▶ [Challenges]:
1: In the passage about Kaleri's flight plans, on what date is the next mission to the space station set to launch?
2: Continue the passage about Kaleri's flight plans, picking up right after its last sentence.

▶ [Reading passage]:
## BEGIN
THE NEXT MISSION to the space station is set for Oct. 26, when Kaleri and his crewmates will launch aboard a Soyuz capsule. The three men spoke last week with reporters at the Johnson Space Center in Houston; Kaleri later spoke one-on-one with NBC News reporters, describing how his flight plans for 2003 had been scrambled by the Columbia disaster on February 1.

Originally, Kaleri was part of the planned three-man Expedition Seven crew for the International Space Station. Together with the commander, Yuri Malenchenko, and the science officer, Ed Lu, he was to have ridden a U.S. space shuttle into orbit in March, to relieve the previous crew.

With the grounding of the shuttle fleet, everything changed. The twice-yearly Russian missions of short-term “taxi” crews (including paying guests) to periodically replace the Soyuz bail-out capsules on the station became the only way to get the long-term Expedition Crews into space.
## END
▶ [Given information]:
## BEGIN
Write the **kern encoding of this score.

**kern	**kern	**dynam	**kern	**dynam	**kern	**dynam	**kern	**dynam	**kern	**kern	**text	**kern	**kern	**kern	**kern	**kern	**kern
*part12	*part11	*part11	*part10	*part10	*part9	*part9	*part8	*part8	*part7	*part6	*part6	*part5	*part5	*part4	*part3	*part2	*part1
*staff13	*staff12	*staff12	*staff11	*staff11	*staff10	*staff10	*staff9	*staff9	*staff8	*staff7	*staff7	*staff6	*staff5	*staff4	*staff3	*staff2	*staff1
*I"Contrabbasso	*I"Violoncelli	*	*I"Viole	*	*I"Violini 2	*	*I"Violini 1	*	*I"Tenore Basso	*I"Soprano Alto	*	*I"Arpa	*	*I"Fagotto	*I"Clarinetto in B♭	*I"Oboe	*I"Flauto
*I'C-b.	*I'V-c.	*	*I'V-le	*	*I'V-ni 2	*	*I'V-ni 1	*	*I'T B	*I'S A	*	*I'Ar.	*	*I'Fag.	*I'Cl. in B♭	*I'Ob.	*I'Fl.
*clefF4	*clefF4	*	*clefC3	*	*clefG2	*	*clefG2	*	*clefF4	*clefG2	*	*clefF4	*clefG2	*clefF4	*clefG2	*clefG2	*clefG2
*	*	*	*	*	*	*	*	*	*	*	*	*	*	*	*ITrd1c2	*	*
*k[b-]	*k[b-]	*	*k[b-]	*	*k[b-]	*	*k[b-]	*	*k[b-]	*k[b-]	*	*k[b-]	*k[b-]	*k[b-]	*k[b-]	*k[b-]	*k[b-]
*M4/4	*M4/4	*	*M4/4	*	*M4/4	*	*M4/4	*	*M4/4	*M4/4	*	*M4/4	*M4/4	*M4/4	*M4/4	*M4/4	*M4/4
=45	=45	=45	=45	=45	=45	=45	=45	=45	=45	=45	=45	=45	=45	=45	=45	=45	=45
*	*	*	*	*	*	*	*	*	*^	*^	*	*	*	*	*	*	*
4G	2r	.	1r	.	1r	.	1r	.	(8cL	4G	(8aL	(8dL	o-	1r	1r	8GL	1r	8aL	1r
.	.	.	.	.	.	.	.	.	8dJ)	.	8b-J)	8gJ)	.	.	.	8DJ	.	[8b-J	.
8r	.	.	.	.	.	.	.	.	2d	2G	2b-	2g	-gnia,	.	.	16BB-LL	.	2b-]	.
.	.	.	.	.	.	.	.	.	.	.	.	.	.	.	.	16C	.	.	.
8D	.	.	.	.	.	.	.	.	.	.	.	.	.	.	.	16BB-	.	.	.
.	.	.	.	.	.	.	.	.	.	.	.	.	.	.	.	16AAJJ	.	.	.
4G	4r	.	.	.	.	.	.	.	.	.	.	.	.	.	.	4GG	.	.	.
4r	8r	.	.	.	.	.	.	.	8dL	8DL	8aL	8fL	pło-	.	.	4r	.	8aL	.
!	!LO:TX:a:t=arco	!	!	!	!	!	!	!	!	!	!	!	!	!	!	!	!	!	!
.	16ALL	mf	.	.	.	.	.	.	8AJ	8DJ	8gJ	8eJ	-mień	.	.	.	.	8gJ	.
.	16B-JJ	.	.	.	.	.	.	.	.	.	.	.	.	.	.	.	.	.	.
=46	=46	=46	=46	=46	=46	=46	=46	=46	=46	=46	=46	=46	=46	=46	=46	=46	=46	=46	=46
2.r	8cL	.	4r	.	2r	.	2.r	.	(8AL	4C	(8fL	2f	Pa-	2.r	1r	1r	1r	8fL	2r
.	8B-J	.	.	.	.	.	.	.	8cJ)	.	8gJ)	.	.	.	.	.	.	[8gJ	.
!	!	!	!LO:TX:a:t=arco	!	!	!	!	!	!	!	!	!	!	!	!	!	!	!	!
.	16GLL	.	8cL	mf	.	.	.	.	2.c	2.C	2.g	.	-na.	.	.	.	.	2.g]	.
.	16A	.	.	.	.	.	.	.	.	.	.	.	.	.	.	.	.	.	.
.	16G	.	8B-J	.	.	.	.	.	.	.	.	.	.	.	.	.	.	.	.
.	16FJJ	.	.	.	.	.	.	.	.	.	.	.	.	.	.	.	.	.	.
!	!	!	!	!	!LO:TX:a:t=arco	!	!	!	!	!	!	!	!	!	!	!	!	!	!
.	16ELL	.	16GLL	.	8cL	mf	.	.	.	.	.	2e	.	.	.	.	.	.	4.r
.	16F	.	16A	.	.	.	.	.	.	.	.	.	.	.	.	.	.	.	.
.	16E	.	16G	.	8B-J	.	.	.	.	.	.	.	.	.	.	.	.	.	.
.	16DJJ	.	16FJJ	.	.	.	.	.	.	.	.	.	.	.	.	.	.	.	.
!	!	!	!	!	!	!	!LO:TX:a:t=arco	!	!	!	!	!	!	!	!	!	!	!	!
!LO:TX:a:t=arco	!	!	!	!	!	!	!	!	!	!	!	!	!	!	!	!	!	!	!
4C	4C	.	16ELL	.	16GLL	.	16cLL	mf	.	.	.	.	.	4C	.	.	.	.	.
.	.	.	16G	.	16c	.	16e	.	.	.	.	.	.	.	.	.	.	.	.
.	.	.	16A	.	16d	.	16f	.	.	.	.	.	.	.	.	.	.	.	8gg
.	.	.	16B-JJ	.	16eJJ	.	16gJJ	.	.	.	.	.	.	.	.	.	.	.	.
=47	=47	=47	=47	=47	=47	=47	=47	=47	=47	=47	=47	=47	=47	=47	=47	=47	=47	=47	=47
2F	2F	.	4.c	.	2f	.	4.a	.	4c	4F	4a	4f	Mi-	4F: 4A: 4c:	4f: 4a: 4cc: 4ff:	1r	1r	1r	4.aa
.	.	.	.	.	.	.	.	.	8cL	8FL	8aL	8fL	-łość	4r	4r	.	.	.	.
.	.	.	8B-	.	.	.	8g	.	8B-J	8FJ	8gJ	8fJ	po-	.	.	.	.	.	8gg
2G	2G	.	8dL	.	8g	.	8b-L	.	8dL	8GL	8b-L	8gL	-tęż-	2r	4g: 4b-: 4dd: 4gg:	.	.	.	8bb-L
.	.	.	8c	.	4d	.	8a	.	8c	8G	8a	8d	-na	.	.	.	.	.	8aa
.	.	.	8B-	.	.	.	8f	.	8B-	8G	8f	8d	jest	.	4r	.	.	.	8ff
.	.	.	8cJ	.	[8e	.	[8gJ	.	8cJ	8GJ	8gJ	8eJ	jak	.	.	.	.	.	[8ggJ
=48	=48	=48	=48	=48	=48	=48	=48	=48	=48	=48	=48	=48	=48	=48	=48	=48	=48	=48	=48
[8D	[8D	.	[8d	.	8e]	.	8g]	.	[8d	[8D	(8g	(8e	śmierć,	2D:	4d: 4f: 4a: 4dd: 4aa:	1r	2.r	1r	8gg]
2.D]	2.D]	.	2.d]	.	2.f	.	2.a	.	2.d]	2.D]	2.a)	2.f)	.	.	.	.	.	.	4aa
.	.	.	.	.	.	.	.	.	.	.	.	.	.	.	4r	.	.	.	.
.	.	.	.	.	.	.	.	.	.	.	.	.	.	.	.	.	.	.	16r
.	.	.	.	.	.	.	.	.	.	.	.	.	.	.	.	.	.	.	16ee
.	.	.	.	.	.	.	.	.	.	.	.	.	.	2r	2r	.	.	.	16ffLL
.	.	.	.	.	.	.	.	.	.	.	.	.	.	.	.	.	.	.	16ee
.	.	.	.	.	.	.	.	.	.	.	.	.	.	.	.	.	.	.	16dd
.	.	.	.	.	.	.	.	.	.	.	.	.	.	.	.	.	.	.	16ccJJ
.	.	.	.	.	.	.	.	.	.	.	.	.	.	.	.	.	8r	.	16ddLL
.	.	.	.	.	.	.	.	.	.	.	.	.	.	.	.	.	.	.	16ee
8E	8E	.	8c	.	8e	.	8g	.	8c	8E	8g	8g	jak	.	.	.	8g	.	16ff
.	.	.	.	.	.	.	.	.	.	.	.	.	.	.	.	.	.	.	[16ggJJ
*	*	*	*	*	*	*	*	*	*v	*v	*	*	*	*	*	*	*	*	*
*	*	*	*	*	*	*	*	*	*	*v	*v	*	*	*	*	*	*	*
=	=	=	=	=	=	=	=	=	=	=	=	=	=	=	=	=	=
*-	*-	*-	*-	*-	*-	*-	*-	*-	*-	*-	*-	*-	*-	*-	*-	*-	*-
## END
## BEGIN
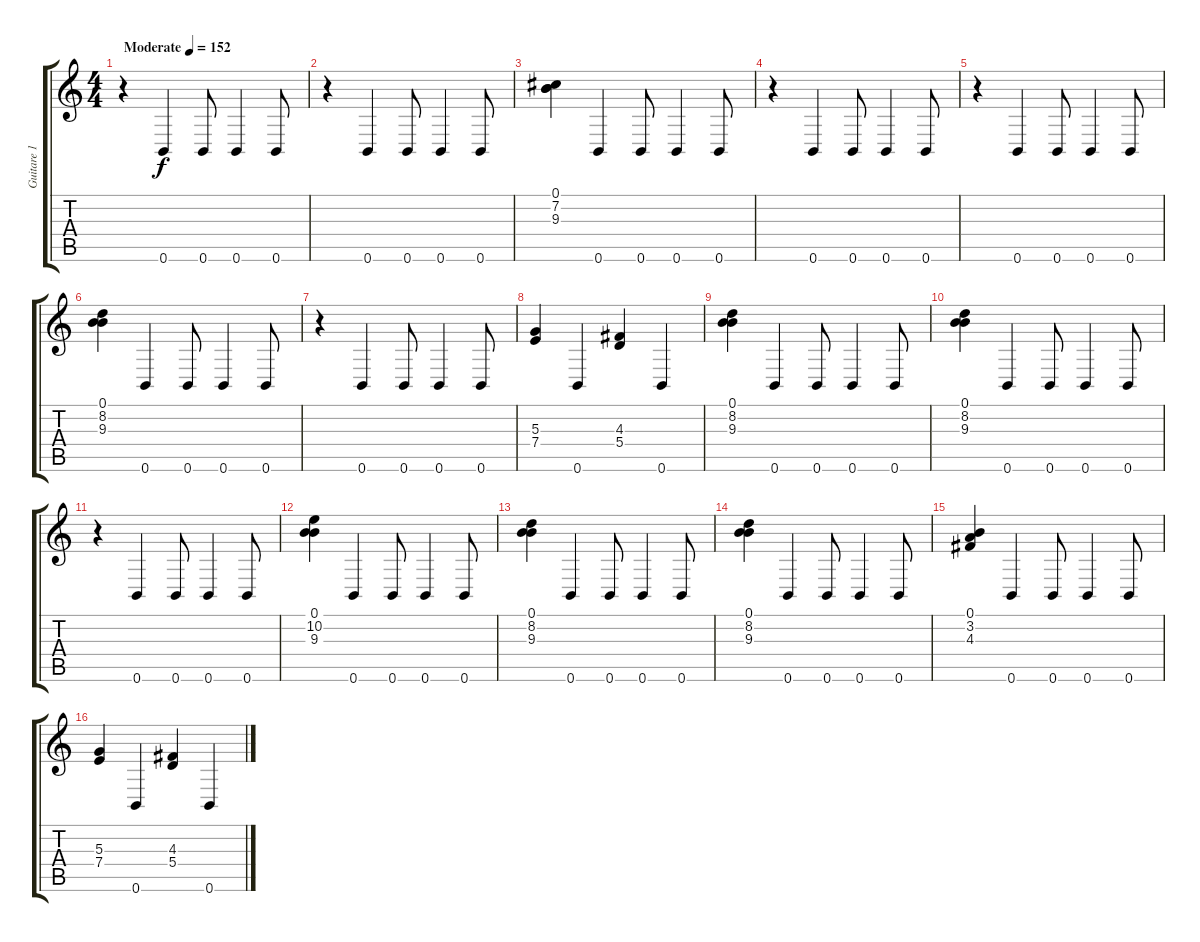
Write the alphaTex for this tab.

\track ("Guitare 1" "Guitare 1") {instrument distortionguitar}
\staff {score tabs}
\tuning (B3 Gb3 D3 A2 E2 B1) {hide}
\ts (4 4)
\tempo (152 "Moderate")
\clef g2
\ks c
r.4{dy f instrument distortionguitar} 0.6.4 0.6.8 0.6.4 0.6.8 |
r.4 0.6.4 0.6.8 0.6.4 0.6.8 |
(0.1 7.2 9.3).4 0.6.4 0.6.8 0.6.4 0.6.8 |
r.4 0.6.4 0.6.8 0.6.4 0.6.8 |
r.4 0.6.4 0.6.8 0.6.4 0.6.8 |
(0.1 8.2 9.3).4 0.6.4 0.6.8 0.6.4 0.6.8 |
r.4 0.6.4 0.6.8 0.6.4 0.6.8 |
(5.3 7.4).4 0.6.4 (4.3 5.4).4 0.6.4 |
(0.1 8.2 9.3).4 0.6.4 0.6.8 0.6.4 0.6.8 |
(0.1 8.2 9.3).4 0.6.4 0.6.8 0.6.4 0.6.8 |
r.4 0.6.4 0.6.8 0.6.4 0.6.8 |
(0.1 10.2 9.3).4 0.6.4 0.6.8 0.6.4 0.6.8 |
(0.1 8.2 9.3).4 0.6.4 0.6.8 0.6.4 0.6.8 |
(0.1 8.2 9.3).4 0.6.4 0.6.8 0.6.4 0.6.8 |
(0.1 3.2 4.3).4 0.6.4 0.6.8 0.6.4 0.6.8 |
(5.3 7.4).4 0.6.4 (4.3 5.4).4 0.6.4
## END
## BEGIN
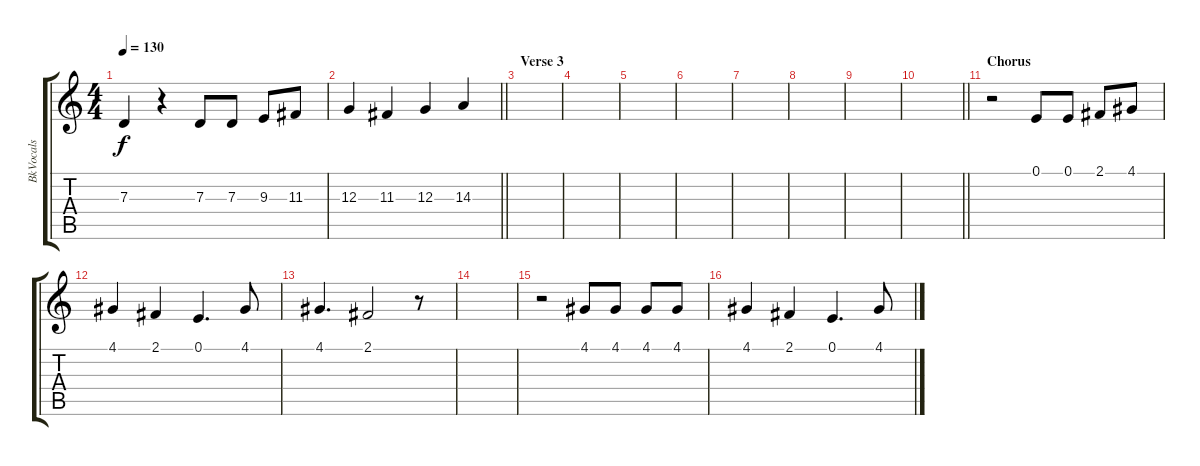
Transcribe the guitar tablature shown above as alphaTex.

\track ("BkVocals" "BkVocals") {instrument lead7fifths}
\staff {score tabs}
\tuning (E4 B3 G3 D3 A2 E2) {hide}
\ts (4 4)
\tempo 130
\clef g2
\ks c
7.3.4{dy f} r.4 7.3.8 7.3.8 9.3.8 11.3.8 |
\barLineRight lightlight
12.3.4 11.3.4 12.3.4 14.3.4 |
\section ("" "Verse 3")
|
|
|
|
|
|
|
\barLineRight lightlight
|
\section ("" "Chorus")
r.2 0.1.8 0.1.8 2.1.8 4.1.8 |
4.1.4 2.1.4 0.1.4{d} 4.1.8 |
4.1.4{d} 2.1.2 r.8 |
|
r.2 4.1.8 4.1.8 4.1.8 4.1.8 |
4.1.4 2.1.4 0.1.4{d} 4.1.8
## END
▶ [Answers given]:
1: Oct. 26

2:
Furthermore, because of constraints on space station supplies — primarily water — the long-term crew size was reduced from three to two.

As a result, Kaleri’s two crewmates were assigned to fly the first Soyuz, in April, to relieve the former crew, whose mission had been stretched several weeks.

Furthermore, two men from their original backup crew — cosmonaut Valeriy Tokarev and astronaut Bill McArthur — were immediately assigned to train for a later Soyuz mission.

This left Kaleri, along with British-born astronaut Michael Foale, the leftover member of the backup crew, to form a third two-man crew. And because they were both very experienced space veterans, their assignment was the toughest: learn entirely new Soyuz crew duties as the backup crew for Malenchenko and Lu. And they had to do this immediately.

“It was a heavy task,” Kaleri told MSNBC.com, “There was only two months to train.” They had to be ready to step in on short notice and fly the April mission, if anything happened to the prime crew. It didn’t, and they were then assigned as prime crew themselves, for the next launch, in October.

LAST MAN ABOARD MIR Kaleri was a civilian physicist who worked in Russia’s space industry before being selected as a cosmonaut. He flew three missions aboard the Mir space station, and has the dubious distinction of being the last man aboard that vehicle before it was dropped out of orbit in 2001. “Of course, we didn’t realize it when we left that there would be nobody else,” he sighed.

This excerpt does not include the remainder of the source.